The reason I haven't thought about it much is that I believe that to redefine the cross product in that way you'd need a good reason, and I can't think of one. Just as you rotate about a plane and not an axis in 4D, you'd take a cross product of a vector not with a line (vector), but with a plane spanned by two vectors. At least that is my intuitive understanding of the cross product. - We can introduce a third component of the force analogous to electromagnetism. Let's call that field X (for "extradimensional mystery field"[2]). Then we can write four-dimensional Maxwell equations as
- div E = 0
- div B = 0, as before
- cross(nabla, E, X) = -dtB
- c2 cross(nabla, B, X) = dtE
I leave these thoughts to you for discussion.

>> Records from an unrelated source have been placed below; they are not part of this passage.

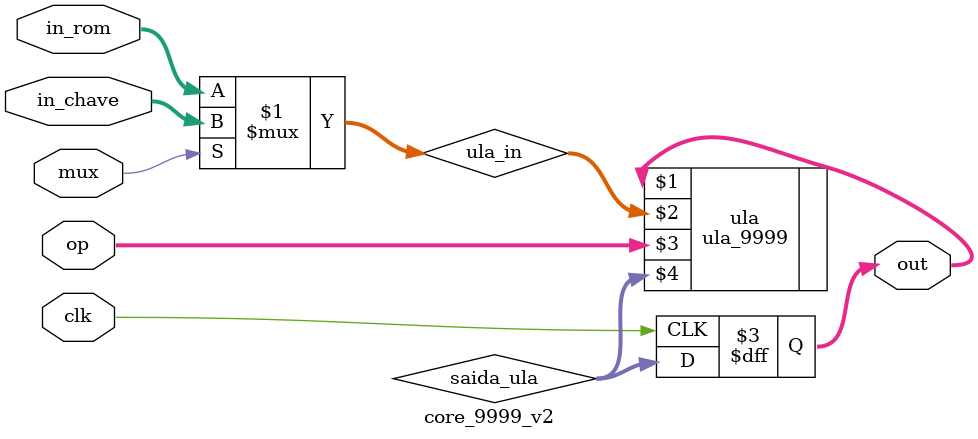
<source format=v>
module core_9999_v2(
	input signed [14:0] in_rom,
	input signed [14:0] in_chave,
	input mux,
	input [1:0] op,
	input clk,
	output reg signed[14:0] out
);

wire signed [14:0] saida_ula;

wire signed [14:0] ula_in;

assign ula_in = mux ? in_chave : in_rom;

ula_9999 ula(out, ula_in, op, saida_ula);

always @ (posedge clk) out <= saida_ula;


endmodule

</source>
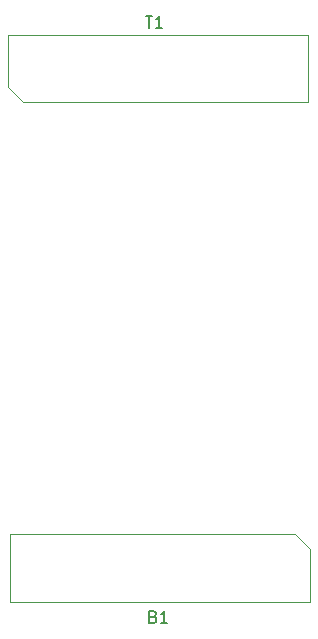
<source format=gbr>
G04 #@! TF.GenerationSoftware,KiCad,Pcbnew,(5.1.2)-2*
G04 #@! TF.CreationDate,2019-08-20T13:38:56-07:00*
G04 #@! TF.ProjectId,pcb_design,7063625f-6465-4736-9967-6e2e6b696361,rev?*
G04 #@! TF.SameCoordinates,Original*
G04 #@! TF.FileFunction,Legend,Top*
G04 #@! TF.FilePolarity,Positive*
%FSLAX46Y46*%
G04 Gerber Fmt 4.6, Leading zero omitted, Abs format (unit mm)*
G04 Created by KiCad (PCBNEW (5.1.2)-2) date 2019-08-20 13:38:56*
%MOMM*%
%LPD*%
G04 APERTURE LIST*
%ADD10C,0.120000*%
%ADD11C,0.150000*%
G04 APERTURE END LIST*
D10*
X152298800Y-66737199D02*
X152298800Y-66102199D01*
X128168800Y-66737199D02*
X152298800Y-66737199D01*
X126898800Y-65467199D02*
X128168800Y-66737199D01*
X126898800Y-61022199D02*
X126898800Y-65467199D01*
X127533800Y-61022199D02*
X126898800Y-61022199D01*
X152298800Y-61022199D02*
X152298800Y-66102199D01*
X127533800Y-61022199D02*
X152298800Y-61022199D01*
X127070000Y-103295000D02*
X127070000Y-103930000D01*
X151200000Y-103295000D02*
X127070000Y-103295000D01*
X152470000Y-104565000D02*
X151200000Y-103295000D01*
X152470000Y-109010000D02*
X152470000Y-104565000D01*
X151835000Y-109010000D02*
X152470000Y-109010000D01*
X127070000Y-109010000D02*
X127070000Y-103930000D01*
X151835000Y-109010000D02*
X127070000Y-109010000D01*
D11*
X138518095Y-59422380D02*
X139089523Y-59422380D01*
X138803809Y-60422380D02*
X138803809Y-59422380D01*
X139946666Y-60422380D02*
X139375238Y-60422380D01*
X139660952Y-60422380D02*
X139660952Y-59422380D01*
X139565714Y-59565238D01*
X139470476Y-59660476D01*
X139375238Y-59708095D01*
X139185238Y-110288571D02*
X139328095Y-110336190D01*
X139375714Y-110383809D01*
X139423333Y-110479047D01*
X139423333Y-110621904D01*
X139375714Y-110717142D01*
X139328095Y-110764761D01*
X139232857Y-110812380D01*
X138851904Y-110812380D01*
X138851904Y-109812380D01*
X139185238Y-109812380D01*
X139280476Y-109860000D01*
X139328095Y-109907619D01*
X139375714Y-110002857D01*
X139375714Y-110098095D01*
X139328095Y-110193333D01*
X139280476Y-110240952D01*
X139185238Y-110288571D01*
X138851904Y-110288571D01*
X140375714Y-110812380D02*
X139804285Y-110812380D01*
X140090000Y-110812380D02*
X140090000Y-109812380D01*
X139994761Y-109955238D01*
X139899523Y-110050476D01*
X139804285Y-110098095D01*
M02*

</source>
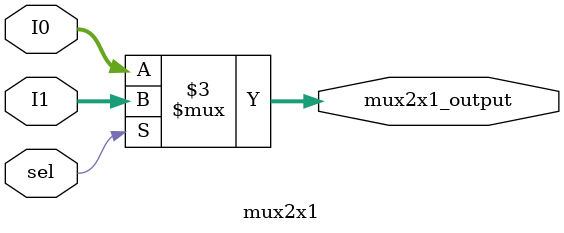
<source format=sv>
`timescale 1ns / 1ps


module mux2x1(
    input logic sel,
    input logic [27:0] I0, I1,
    output logic [27:0] mux2x1_output
    );

    always_comb
    begin 
        case (sel)
            1'b0: mux2x1_output = I0;
            default: mux2x1_output = I1;
        endcase
    end

endmodule


</source>
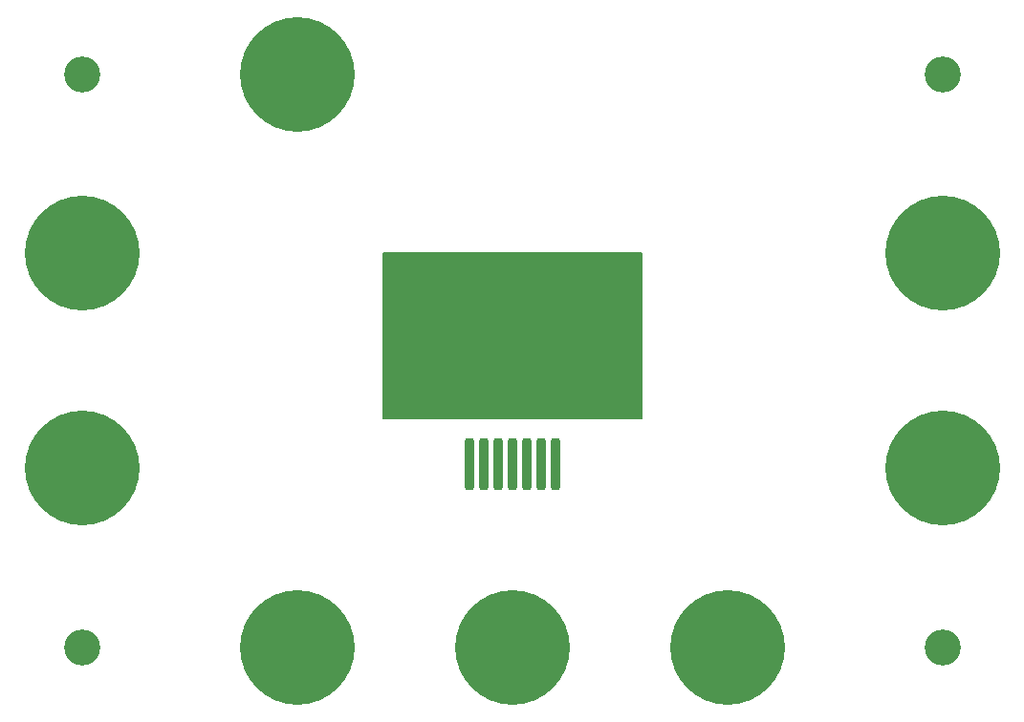
<source format=gbr>
%TF.GenerationSoftware,KiCad,Pcbnew,7.0.9*%
%TF.CreationDate,2023-11-14T16:17:43-06:00*%
%TF.ProjectId,to263-prototype,746f3236-332d-4707-926f-746f74797065,rev?*%
%TF.SameCoordinates,Original*%
%TF.FileFunction,Soldermask,Top*%
%TF.FilePolarity,Negative*%
%FSLAX46Y46*%
G04 Gerber Fmt 4.6, Leading zero omitted, Abs format (unit mm)*
G04 Created by KiCad (PCBNEW 7.0.9) date 2023-11-14 16:17:43*
%MOMM*%
%LPD*%
G01*
G04 APERTURE LIST*
G04 Aperture macros list*
%AMRoundRect*
0 Rectangle with rounded corners*
0 $1 Rounding radius*
0 $2 $3 $4 $5 $6 $7 $8 $9 X,Y pos of 4 corners*
0 Add a 4 corners polygon primitive as box body*
4,1,4,$2,$3,$4,$5,$6,$7,$8,$9,$2,$3,0*
0 Add four circle primitives for the rounded corners*
1,1,$1+$1,$2,$3*
1,1,$1+$1,$4,$5*
1,1,$1+$1,$6,$7*
1,1,$1+$1,$8,$9*
0 Add four rect primitives between the rounded corners*
20,1,$1+$1,$2,$3,$4,$5,0*
20,1,$1+$1,$4,$5,$6,$7,0*
20,1,$1+$1,$6,$7,$8,$9,0*
20,1,$1+$1,$8,$9,$2,$3,0*%
G04 Aperture macros list end*
%ADD10C,0.150000*%
%ADD11C,3.200000*%
%ADD12C,10.160000*%
%ADD13RoundRect,0.200000X0.200000X-2.100000X0.200000X2.100000X-0.200000X2.100000X-0.200000X-2.100000X0*%
%ADD14RoundRect,0.250002X5.149998X-4.449998X5.149998X4.449998X-5.149998X4.449998X-5.149998X-4.449998X0*%
G04 APERTURE END LIST*
D10*
X77470000Y-66675000D02*
X100330000Y-66675000D01*
X100330000Y-81280000D01*
X77470000Y-81280000D01*
X77470000Y-66675000D01*
D11*
%TO.C,REF\u002A\u002A*%
X127000000Y-101600000D03*
%TD*%
D12*
%TO.C,J8*%
X69850000Y-50800000D03*
%TD*%
D11*
%TO.C,REF\u002A\u002A*%
X50800000Y-101600000D03*
%TD*%
%TO.C,REF\u002A\u002A*%
X50800000Y-50800000D03*
%TD*%
D12*
%TO.C,J4*%
X88900000Y-101600000D03*
%TD*%
%TO.C,J1*%
X50800000Y-66675000D03*
%TD*%
%TO.C,J3*%
X69850000Y-101600000D03*
%TD*%
%TO.C,J6*%
X127000000Y-85725000D03*
%TD*%
%TO.C,J5*%
X107950000Y-101600000D03*
%TD*%
D11*
%TO.C,REF\u002A\u002A*%
X127000000Y-50800000D03*
%TD*%
D12*
%TO.C,J2*%
X50800000Y-85725000D03*
%TD*%
%TO.C,J7*%
X127000000Y-66675000D03*
%TD*%
D13*
%TO.C,U1*%
X85090000Y-85350000D03*
X86360000Y-85350000D03*
X87630000Y-85350000D03*
X88900000Y-85350000D03*
D14*
X88900000Y-76200000D03*
D13*
X90170000Y-85350000D03*
X91440000Y-85350000D03*
X92710000Y-85350000D03*
%TD*%
G36*
X100273039Y-66694685D02*
G01*
X100318794Y-66747489D01*
X100330000Y-66799000D01*
X100330000Y-81156000D01*
X100310315Y-81223039D01*
X100257511Y-81268794D01*
X100206000Y-81280000D01*
X77594000Y-81280000D01*
X77526961Y-81260315D01*
X77481206Y-81207511D01*
X77470000Y-81156000D01*
X77470000Y-66799000D01*
X77489685Y-66731961D01*
X77542489Y-66686206D01*
X77594000Y-66675000D01*
X100206000Y-66675000D01*
X100273039Y-66694685D01*
G37*
M02*

</source>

What can be done to save the eyesight of those poor 4D beings? Maybe I've overlooked solutions, too. I'd be interested in them. And I hope I get around to doing some math on my proposed solutions soon, to see where they lead to...
[1] Sorry if I don't write everything down using the correct symbols here, writing vector analysis terms in BBCode is a bit tedious.
[2] For all you smartypantses out there: I know it's not extradimensional. I just wanted something to scan with "X" and that is what I came up with
[3] I see the idea of a third force has come up before. But neither could I find a deduction of why it is needed, nor did I see a reference to either of the alternatives I mentioned.